Il se tut un moment, cherchant s’il n’oubliait rien, et plus lentement:

—Vous le voyez, Marguerite, les preuves de votre innocence existent, palpables, plus claires que le jour, indiscutables... Malheureusement, j’ai été pour moi moins heureux que pour vous... Vainement j’ai essayé de rassembler des preuves matérielles du guet-apens dont j’ai été victime... Je n’ai à fournir que des témoignages, toujours discutables, et c’est seulement en démontrant l’infamie du marquis de Valorsay et du vicomte de Coralth que je puis me réhabiliter...

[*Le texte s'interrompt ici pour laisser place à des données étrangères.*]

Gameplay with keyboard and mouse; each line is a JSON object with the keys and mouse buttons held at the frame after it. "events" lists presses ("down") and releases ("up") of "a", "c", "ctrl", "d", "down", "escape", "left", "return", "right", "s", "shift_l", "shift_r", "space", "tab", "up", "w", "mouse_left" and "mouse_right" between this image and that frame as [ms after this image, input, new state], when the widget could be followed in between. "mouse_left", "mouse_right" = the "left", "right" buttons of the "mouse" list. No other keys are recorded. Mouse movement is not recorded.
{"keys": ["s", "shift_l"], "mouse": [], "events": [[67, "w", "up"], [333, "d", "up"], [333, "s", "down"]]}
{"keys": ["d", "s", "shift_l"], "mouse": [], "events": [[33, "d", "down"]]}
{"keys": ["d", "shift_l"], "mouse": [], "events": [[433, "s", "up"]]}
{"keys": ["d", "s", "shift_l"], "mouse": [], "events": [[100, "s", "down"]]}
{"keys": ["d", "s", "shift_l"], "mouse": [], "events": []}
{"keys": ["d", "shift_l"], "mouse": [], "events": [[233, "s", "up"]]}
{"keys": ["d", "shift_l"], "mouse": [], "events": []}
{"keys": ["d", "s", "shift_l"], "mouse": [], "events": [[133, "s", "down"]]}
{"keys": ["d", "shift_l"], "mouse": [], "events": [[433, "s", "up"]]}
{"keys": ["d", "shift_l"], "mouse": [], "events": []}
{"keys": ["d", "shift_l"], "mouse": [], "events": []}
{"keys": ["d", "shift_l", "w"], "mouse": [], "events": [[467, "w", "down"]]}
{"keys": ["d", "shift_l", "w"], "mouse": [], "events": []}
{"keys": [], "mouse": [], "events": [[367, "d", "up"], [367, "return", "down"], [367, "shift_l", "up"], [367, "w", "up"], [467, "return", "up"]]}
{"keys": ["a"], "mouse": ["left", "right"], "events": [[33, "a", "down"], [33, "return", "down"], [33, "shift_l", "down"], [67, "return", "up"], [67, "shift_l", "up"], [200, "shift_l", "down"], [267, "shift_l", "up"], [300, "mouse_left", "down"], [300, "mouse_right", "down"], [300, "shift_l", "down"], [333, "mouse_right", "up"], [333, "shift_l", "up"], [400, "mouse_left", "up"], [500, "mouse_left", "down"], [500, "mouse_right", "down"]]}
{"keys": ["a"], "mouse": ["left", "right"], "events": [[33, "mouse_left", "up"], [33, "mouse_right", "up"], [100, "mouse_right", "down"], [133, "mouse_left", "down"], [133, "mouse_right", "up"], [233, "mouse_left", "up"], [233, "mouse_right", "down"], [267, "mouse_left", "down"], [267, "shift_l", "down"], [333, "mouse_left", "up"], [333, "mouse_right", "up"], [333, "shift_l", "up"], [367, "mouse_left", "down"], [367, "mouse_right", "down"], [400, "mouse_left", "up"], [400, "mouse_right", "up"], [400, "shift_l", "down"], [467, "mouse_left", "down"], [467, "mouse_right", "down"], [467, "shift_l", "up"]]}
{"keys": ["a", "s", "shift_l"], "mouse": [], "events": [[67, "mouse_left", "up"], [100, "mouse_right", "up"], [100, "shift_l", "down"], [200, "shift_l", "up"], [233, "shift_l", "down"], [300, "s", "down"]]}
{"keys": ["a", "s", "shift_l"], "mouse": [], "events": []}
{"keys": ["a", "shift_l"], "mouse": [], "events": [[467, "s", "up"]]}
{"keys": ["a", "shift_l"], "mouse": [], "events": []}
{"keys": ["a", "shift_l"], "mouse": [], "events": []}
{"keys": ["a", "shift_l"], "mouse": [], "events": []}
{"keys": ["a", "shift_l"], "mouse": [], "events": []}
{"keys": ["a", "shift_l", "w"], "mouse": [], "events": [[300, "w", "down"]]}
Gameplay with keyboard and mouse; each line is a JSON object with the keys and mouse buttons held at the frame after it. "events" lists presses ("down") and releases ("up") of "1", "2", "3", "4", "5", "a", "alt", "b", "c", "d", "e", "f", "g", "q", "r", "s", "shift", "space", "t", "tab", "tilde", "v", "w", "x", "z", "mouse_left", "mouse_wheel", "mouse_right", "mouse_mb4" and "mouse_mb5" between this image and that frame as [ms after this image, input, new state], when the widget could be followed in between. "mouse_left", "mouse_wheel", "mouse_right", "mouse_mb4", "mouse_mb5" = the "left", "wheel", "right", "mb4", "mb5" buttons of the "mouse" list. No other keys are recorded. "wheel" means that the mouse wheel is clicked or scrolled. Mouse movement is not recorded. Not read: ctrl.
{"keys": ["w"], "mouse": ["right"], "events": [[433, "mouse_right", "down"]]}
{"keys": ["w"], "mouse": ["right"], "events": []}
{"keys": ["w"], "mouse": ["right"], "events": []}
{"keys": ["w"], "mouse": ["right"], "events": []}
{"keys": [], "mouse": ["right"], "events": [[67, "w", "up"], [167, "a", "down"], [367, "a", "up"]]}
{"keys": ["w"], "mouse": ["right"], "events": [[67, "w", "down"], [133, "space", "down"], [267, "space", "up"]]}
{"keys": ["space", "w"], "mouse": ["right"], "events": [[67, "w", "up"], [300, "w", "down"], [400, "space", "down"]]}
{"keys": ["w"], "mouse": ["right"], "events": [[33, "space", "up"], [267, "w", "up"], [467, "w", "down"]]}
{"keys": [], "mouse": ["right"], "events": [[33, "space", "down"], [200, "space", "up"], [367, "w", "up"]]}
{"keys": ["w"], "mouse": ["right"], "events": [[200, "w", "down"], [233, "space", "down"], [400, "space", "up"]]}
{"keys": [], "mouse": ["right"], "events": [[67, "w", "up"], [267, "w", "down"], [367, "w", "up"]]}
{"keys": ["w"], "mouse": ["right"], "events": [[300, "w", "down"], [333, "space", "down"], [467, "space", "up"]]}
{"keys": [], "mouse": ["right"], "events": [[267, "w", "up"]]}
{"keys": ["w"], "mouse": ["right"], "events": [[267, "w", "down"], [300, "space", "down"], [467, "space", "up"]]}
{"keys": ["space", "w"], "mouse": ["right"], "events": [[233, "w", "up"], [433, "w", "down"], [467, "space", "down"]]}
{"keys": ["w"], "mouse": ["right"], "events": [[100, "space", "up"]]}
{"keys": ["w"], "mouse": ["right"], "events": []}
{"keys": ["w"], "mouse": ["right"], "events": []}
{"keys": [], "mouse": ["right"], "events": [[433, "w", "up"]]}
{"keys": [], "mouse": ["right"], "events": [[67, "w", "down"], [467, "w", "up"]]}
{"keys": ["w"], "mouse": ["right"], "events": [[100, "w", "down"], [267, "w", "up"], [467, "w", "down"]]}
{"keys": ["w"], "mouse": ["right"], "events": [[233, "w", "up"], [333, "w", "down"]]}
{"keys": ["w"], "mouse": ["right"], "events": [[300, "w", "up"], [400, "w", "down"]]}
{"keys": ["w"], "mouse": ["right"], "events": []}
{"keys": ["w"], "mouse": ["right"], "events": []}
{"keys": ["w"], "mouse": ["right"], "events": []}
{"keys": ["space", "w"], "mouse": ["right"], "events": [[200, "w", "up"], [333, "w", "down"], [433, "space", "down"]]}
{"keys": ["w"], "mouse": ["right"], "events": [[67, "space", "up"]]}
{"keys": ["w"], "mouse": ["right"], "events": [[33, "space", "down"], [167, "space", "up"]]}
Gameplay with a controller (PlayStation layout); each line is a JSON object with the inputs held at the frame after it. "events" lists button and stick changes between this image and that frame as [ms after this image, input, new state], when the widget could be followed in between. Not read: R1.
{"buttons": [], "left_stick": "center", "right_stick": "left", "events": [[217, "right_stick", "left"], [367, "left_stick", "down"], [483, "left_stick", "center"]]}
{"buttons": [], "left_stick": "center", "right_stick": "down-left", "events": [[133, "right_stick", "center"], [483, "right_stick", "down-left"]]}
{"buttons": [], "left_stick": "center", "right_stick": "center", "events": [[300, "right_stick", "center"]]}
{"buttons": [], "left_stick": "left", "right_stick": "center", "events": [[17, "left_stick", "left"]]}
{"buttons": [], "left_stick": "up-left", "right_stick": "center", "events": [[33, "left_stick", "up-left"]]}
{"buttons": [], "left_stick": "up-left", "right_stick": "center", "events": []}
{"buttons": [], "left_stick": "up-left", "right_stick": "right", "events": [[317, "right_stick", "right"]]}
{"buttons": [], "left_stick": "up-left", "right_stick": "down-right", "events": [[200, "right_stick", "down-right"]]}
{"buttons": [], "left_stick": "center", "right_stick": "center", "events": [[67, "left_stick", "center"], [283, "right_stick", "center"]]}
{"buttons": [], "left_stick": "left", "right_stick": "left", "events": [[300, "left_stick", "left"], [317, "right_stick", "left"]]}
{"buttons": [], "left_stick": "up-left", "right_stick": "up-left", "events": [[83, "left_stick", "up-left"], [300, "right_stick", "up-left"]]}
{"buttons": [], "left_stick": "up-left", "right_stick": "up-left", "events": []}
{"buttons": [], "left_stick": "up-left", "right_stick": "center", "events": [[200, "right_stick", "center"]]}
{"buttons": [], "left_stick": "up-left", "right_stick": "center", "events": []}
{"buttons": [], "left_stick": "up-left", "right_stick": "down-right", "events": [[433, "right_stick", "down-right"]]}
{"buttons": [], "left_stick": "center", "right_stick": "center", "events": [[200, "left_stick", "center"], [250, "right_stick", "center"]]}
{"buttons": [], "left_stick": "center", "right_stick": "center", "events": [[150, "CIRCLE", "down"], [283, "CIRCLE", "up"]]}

Une joie immense, sans mélange, illuminait le visage de Mlle Marguerite...

—Enfin, je puis donc vous servir à mon tour, ô mon unique ami! s’écria-t-elle. Ah! que béni soit Dieu qui m’a si bien inspirée, et qui me récompense ainsi d’une heure de courage!... L’idée de mon pauvre père, je l’ai eue, Pascal, oui, la même absolument, n’est-ce pas étrange!... Cette preuve matérielle de votre innocence, que vous avez inutilement cherchée, je l’ai, écrite et signée du marquis de Valorsay... De même que M. de Fondège, il croit anéantie la lettre qui l’accuse et l’accable, il l’a brûlée, et cependant elle existe.

Et tirant de son corsage une des épreuves qui lui avaient été remises par la photographie Carjat, elle la tendit à Pascal, en disant:

—Lisez!...

D’un coup d’œil, Pascal embrassa cette épreuve, fac-simile merveilleux de la lettre adressée par le marquis de Valorsay à Mme Léon.